Cooking dinner was – and remains – Steph’s favourite part of the day.

“It’s a bit like meditation for me,” she said.

“You’re really mindful. You lose the rest of the world.”

The only time Steph lost her cooking mojo was after her first appearance on MasterChef, in 2019.

“For about three months, I didn’t want to cook,” she said.

“I was really burnt out. I’d invested so much into it. I was exhausted.

“I just wasn’t feeling creative and it just wasn’t fun.”

She let herself rest and slowly built up her kitchen time, and recommended non-cooks wanting to increase their skills take the same gradual approach.

“A lot of people haven’t grown up around cooking or with a cook,” she said.
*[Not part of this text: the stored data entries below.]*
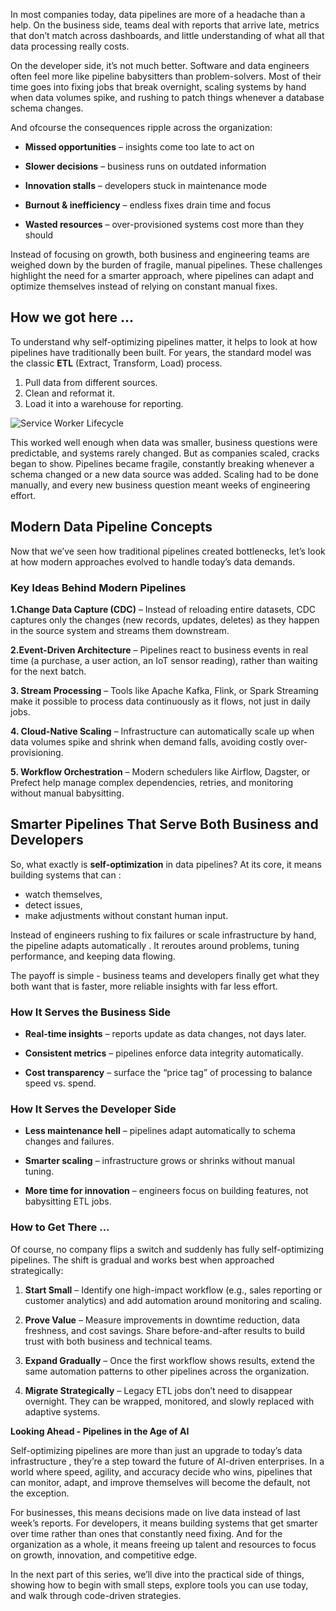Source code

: 
In most companies today, data pipelines are more of a headache than a help. On the business side, teams deal with reports that arrive late, metrics that don’t match across dashboards, and little understanding of what all that data processing really costs.

On the developer side, it’s not much better. Software and data engineers often feel more like pipeline babysitters than problem-solvers. Most of their time goes into fixing jobs that break overnight, scaling systems by hand when data volumes spike, and rushing to patch things whenever a database schema changes.

And ofcourse the consequences ripple across the organization:

* **Missed opportunities** – insights come too late to act on

* **Slower decisions** – business runs on outdated information

* **Innovation stalls** – developers stuck in maintenance mode
* **Burnout & inefficiency** – endless fixes drain time and focus
* **Wasted resources** – over-provisioned systems cost more than they should


Instead of focusing on growth, both business and engineering teams are weighed down by the burden of fragile, manual pipelines. These challenges highlight the need for a smarter approach, where pipelines can adapt and optimize themselves instead of relying on constant manual fixes.

## How we got here ...

To understand why self-optimizing pipelines matter, it helps to look at how pipelines have traditionally been built. For years, the standard model was the classic **ETL**  (Extract, Transform, Load) process.
1. Pull data from different sources.
2. Clean and reformat it.
3. Load it into a warehouse for reporting.

![Service Worker Lifecycle](/sw-lifecycle.svg)


This worked well enough when data was smaller, business questions were predictable, and systems rarely changed. But as companies scaled, cracks began to show. Pipelines became fragile, constantly breaking whenever a schema changed or a new data source was added. Scaling had to be done manually, and every new business question meant weeks of engineering effort.

## Modern Data Pipeline Concepts

Now that we’ve seen how traditional pipelines created bottlenecks, let’s look at how modern approaches evolved to handle today’s data demands. 

### Key Ideas Behind Modern Pipelines

**1.Change Data Capture (CDC)** – Instead of reloading entire datasets, CDC captures only the changes (new records, updates, deletes) as they happen in the source system and streams them downstream.

**2.Event-Driven Architecture** – Pipelines react to business events in real time (a purchase, a user action, an IoT sensor reading), rather than waiting for the next batch.

**3. Stream Processing** – Tools like Apache Kafka, Flink, or Spark Streaming make it possible to process data continuously as it flows, not just in daily jobs.

**4. Cloud-Native Scaling** – Infrastructure can automatically scale up when data volumes spike and shrink when demand falls, avoiding costly over-provisioning.

**5. Workflow Orchestration** – Modern schedulers like Airflow, Dagster, or Prefect help manage complex dependencies, retries, and monitoring without manual babysitting.

## Smarter Pipelines That Serve Both Business and Developers

So, what exactly is **self-optimization** in data pipelines? At its core, it means building systems that can :
* watch themselves,
* detect issues,
* make adjustments without constant human input.

Instead of engineers rushing to fix failures or scale infrastructure by hand, the pipeline adapts automatically . It reroutes around problems, tuning performance, and keeping data flowing. 

The payoff is simple - business teams and developers finally get what they both want that is faster, more reliable insights with far less effort.

### How It Serves the Business Side

* **Real-time insights** – reports update as data changes, not days later.

* **Consistent metrics** – pipelines enforce data integrity automatically.

* **Cost transparency** – surface the “price tag” of processing to balance speed vs. spend.


### How It Serves the Developer Side

* **Less maintenance hell** – pipelines adapt automatically to schema changes and failures.

* **Smarter scaling** – infrastructure grows or shrinks without manual tuning.

* **More time for innovation** – engineers focus on building features, not babysitting ETL jobs.

### How to Get There ...

Of course, no company flips a switch and suddenly has fully self-optimizing pipelines. The shift is gradual and works best when approached strategically:

1. **Start Small** – Identify one high-impact workflow (e.g., sales reporting or customer analytics) and add automation around monitoring and scaling.

2. **Prove Value** – Measure improvements in downtime reduction, data freshness, and cost savings. Share before-and-after results to build trust with both business and technical teams.

3. **Expand Gradually** – Once the first workflow shows results, extend the same automation patterns to other pipelines across the organization.

4. **Migrate Strategically** – Legacy ETL jobs don’t need to disappear overnight. They can be wrapped, monitored, and slowly replaced with adaptive systems.

**Looking Ahead - Pipelines in the Age of AI**

Self-optimizing pipelines are more than just an upgrade to today’s data infrastructure , they’re a step toward the future of AI-driven enterprises. In a world where speed, agility, and accuracy decide who wins, pipelines that can monitor, adapt, and improve themselves will become the default, not the exception.

For businesses, this means decisions made on live data instead of last week’s reports. For developers, it means building systems that get smarter over time rather than ones that constantly need fixing. And for the organization as a whole, it means freeing up talent and resources to focus on growth, innovation, and competitive edge.

In the next part of this series, we’ll dive into the practical side of things, showing how to begin with small steps, explore tools you can use today, and walk through code-driven strategies.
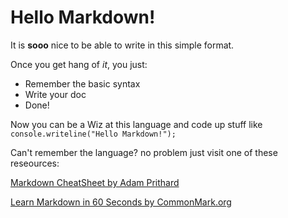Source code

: # Hello Markdown!

It is **sooo** nice to be able to write in this simple format.

Once you get hang of *it*, you just:

* Remember the basic syntax
* Write your doc
* Done!

Now you can be a Wiz at this language and code up stuff like `console.writeline("Hello Markdown!");`

Can't remember the language? no problem just visit one of these reseources:

[Markdown CheatSheet by Adam Prithard](https://github.com/adam-p/markdown-here/wiki/Markdown-Cheatsheet)

[Learn Markdown in 60 Seconds by CommonMark.org](http://commonmark.org/help/)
“Start with recipes and cook one or two things regularly, maybe once a week, and get them under your belt.

“Try and add one thing once a week or once a fortnight.

“And cook once, eat twice. Make double what you need, whack it in the freezer.”

This year Steph returned to the MasterChef franchise for its Back to Win series with 2.5 million social media followers, a best-selling cookbook, her own TV show, and a successful website under her belt.

“When they asked me, I did hesitate,” she said.

“I thought ‘last time I really wanted to change my life with it’. I didn’t want to go back to my old job.

“This time I’ve got nothing to lose. I want to go back and have fun. Those cameras aren’t scary anymore.

“This has just happened by accident. I’d never planned on being a content creator.

“I have two or three people come up to me every day and tell me they cook my recipes and I enjoy it.

“It’s such a privilege to have people cook my recipes.”

Steph is sharing 60 new recipes in her latest book, Easy Dinner Queen, which hit shelves in April.

The one-pan dinners, tray bakes, slow cooker meals, and sweets and treats are all budget-friendly, fuss-free, and “on the table in a flash”.

“They’re things that I cook for my family at home,” Steph said.

“They’re all versions of recipes I’ve cooked for a long time.

“We take them into the Women’s Weekly Test Kitchen, so someone else then cooks them to make sure they’re right.”

Steph hopes Easy Dinner Queen will follow in the footsteps of her first cookbook, Air Fryer Queen.

It’s no surprise she talked up the gadget when we asked her if an air fryer was worth the money and, more importantly, the bench space – but she did make a compelling argument.

“I think anybody with kids will find an air fryer so incredibly useful,” she said.

“It’s so quick.

“You reduce the temperature by 20 degrees and reduce the time by one half to one third.

“Think about that time you can save. That time is so incredibly precious.

“It’s a really sustainable, energy-efficient option, too.”